→ Excerpted passage
Blues started brightly enough, with Tebily and Aliou Cisse (still deputising for the injured Robbie Savage) both snapping into tackles and putting themselves about - both clearly feeling that they had an opportunity to prove themselves here. It was Chelsea who had the first real chance though, with Jimmy Floyd Hasselbaink failing to convert Wayne Bridge's cross.

At the other end, Dugarry tested Carlo Cudicini from distance, whilst Stan Lazaridis was a constant thorn in Chelsea's side, terrorising the hapless Glen Johnson (who is surely the worst player ever to cost £6 million) and earning John Terry a booking too for a cynical challenge. Blues were in fact the better team on the whole in the opening period, with Chelsea having two Crespo efforts saved easily by Maik Taylor, and not a lot else to show for their work.

The second half was very different, however. Chelsea had possession aplenty, but weren't able to produce much thanks to some excellent Blues defending. Crespo did tee up Hasselbaink, whose shot was deflected wide courtesy of Taylor's legs - though Crespo was lucky to get away with a foul on Kenny Cunningham in the build up. Ranieri threw on Damien Duff and Eidur Gudjohnsen in a vain attempt to grab all three points, but the closest they came was a Frank Lampard drive that was tipped over by Taylor, whilst Stephen Clemence headed just over from a Dunn free-kick at the other end.

The game lacked many clearcut chances, but was still a good advertisement for the game when football needs as many positives as it can muster. Chelsea went to the top of the table, and Blues moved to fourth, and as Ranieri and Bruce left the pitch sharing a joke, it was clear they were both satisfied with their nights work, and more importantly that football still could raise a smile when it wanted to.

→ Data
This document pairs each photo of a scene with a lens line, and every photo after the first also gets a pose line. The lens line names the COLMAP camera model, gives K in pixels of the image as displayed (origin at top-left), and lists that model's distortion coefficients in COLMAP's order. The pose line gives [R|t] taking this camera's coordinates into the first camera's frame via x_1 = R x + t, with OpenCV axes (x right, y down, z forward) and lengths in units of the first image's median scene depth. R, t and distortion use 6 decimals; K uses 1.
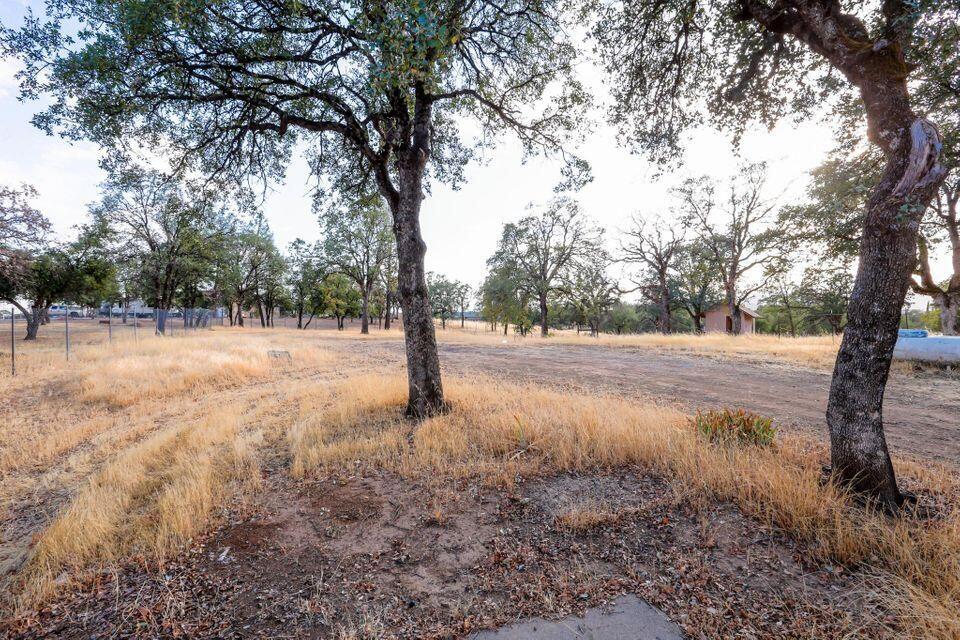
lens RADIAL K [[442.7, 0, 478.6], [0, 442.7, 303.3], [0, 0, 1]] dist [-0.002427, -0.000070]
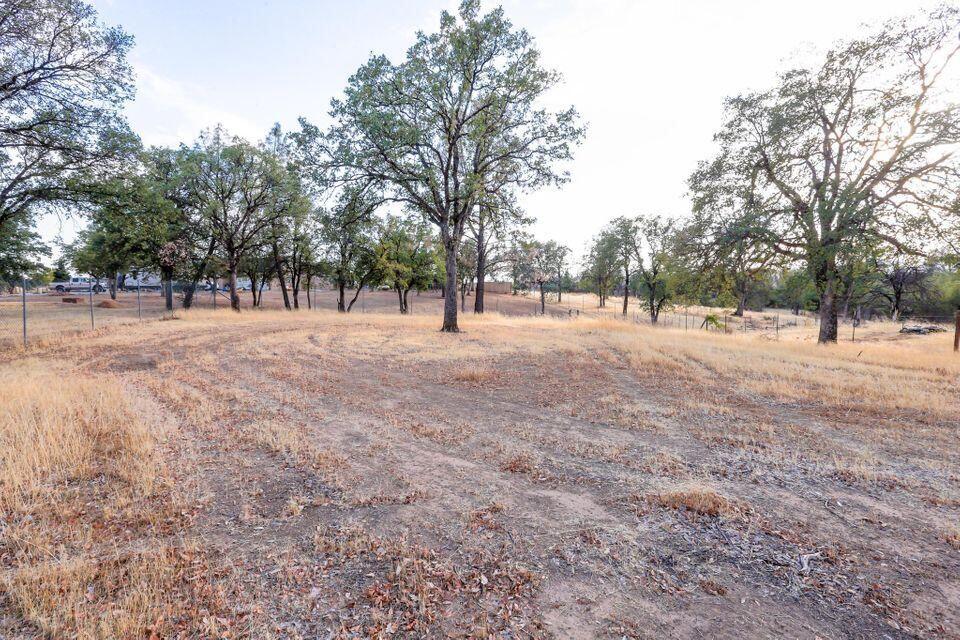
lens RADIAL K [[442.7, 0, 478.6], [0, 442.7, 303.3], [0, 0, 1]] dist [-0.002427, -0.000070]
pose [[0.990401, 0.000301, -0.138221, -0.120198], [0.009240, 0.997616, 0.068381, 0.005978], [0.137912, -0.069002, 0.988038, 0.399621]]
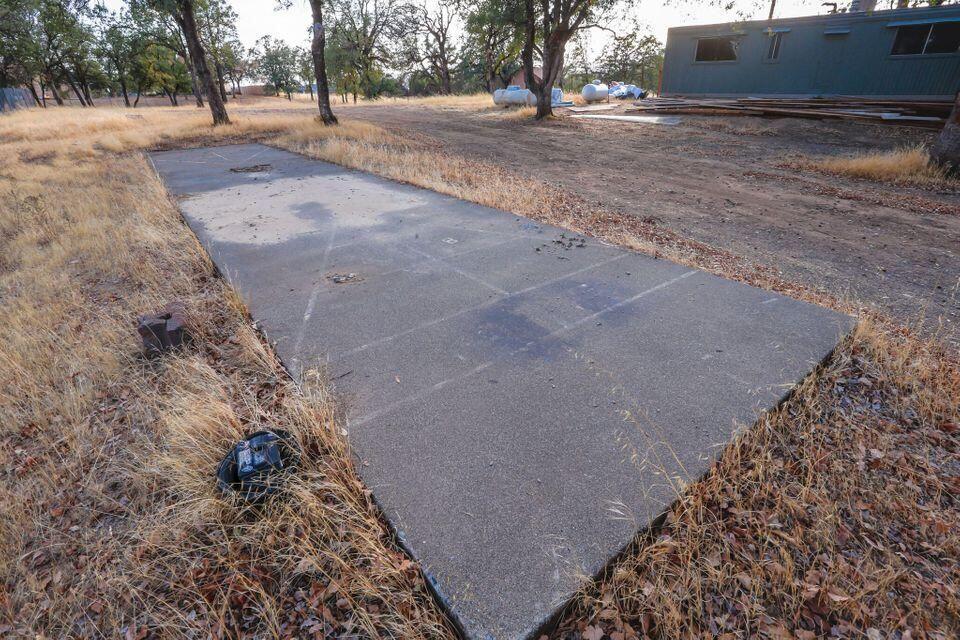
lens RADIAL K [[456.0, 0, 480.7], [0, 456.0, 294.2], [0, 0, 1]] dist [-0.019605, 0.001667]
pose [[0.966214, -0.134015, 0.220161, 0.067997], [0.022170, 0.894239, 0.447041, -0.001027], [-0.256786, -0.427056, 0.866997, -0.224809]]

* * *

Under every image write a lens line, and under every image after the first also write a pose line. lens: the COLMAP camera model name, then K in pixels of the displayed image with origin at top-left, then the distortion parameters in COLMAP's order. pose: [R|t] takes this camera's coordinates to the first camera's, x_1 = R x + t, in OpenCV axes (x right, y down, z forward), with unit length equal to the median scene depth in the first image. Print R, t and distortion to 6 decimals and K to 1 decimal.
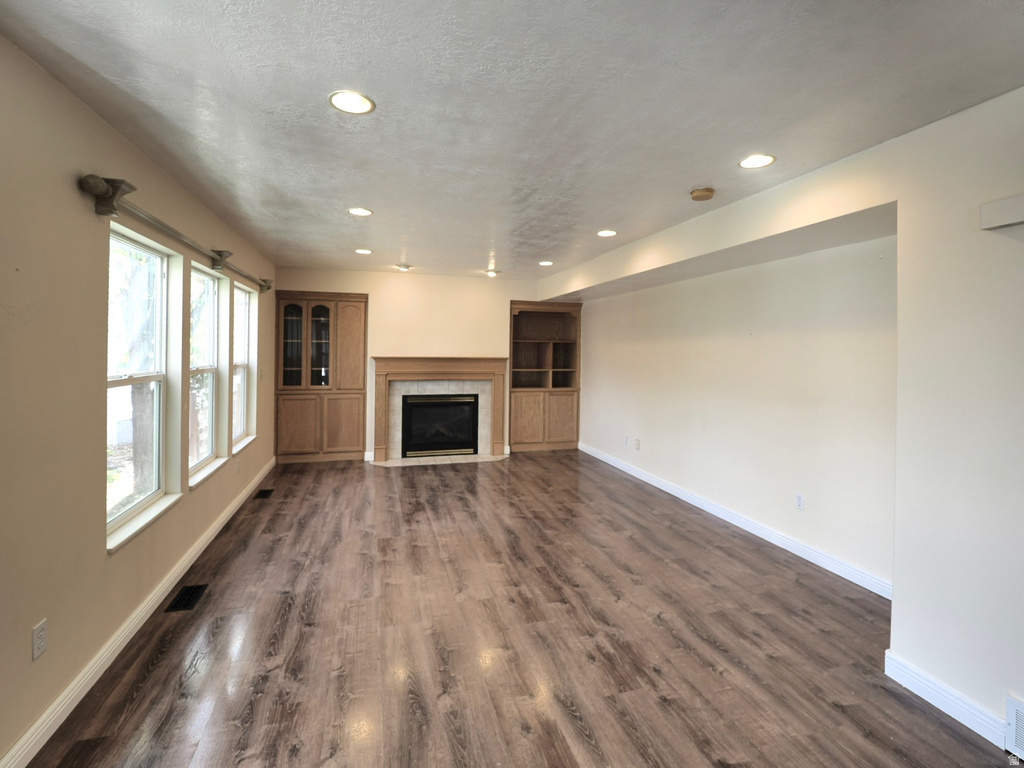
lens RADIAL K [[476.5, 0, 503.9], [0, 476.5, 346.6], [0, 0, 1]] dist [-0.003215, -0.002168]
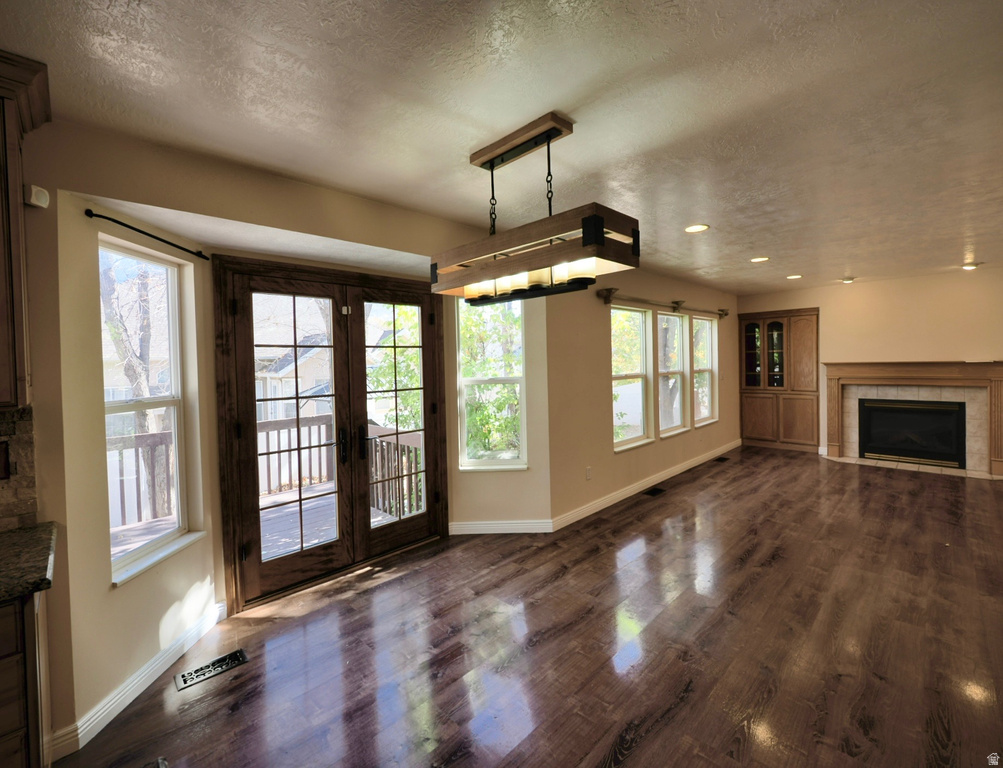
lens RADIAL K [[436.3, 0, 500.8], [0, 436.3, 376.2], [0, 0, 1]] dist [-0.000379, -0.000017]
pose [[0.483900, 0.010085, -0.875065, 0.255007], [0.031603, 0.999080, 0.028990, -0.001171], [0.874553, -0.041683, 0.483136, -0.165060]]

→ Task brief
Please output the match report again in full, word for word. The listing has no connection to the match report.

→ Problem solution
Blues started brightly enough, with Tebily and Aliou Cisse (still deputising for the injured Robbie Savage) both snapping into tackles and putting themselves about - both clearly feeling that they had an opportunity to prove themselves here. It was Chelsea who had the first real chance though, with Jimmy Floyd Hasselbaink failing to convert Wayne Bridge's cross.

At the other end, Dugarry tested Carlo Cudicini from distance, whilst Stan Lazaridis was a constant thorn in Chelsea's side, terrorising the hapless Glen Johnson (who is surely the worst player ever to cost £6 million) and earning John Terry a booking too for a cynical challenge. Blues were in fact the better team on the whole in the opening period, with Chelsea having two Crespo efforts saved easily by Maik Taylor, and not a lot else to show for their work.

The second half was very different, however. Chelsea had possession aplenty, but weren't able to produce much thanks to some excellent Blues defending. Crespo did tee up Hasselbaink, whose shot was deflected wide courtesy of Taylor's legs - though Crespo was lucky to get away with a foul on Kenny Cunningham in the build up. Ranieri threw on Damien Duff and Eidur Gudjohnsen in a vain attempt to grab all three points, but the closest they came was a Frank Lampard drive that was tipped over by Taylor, whilst Stephen Clemence headed just over from a Dunn free-kick at the other end.

The game lacked many clearcut chances, but was still a good advertisement for the game when football needs as many positives as it can muster. Chelsea went to the top of the table, and Blues moved to fourth, and as Ranieri and Bruce left the pitch sharing a joke, it was clear they were both satisfied with their nights work, and more importantly that football still could raise a smile when it wanted to.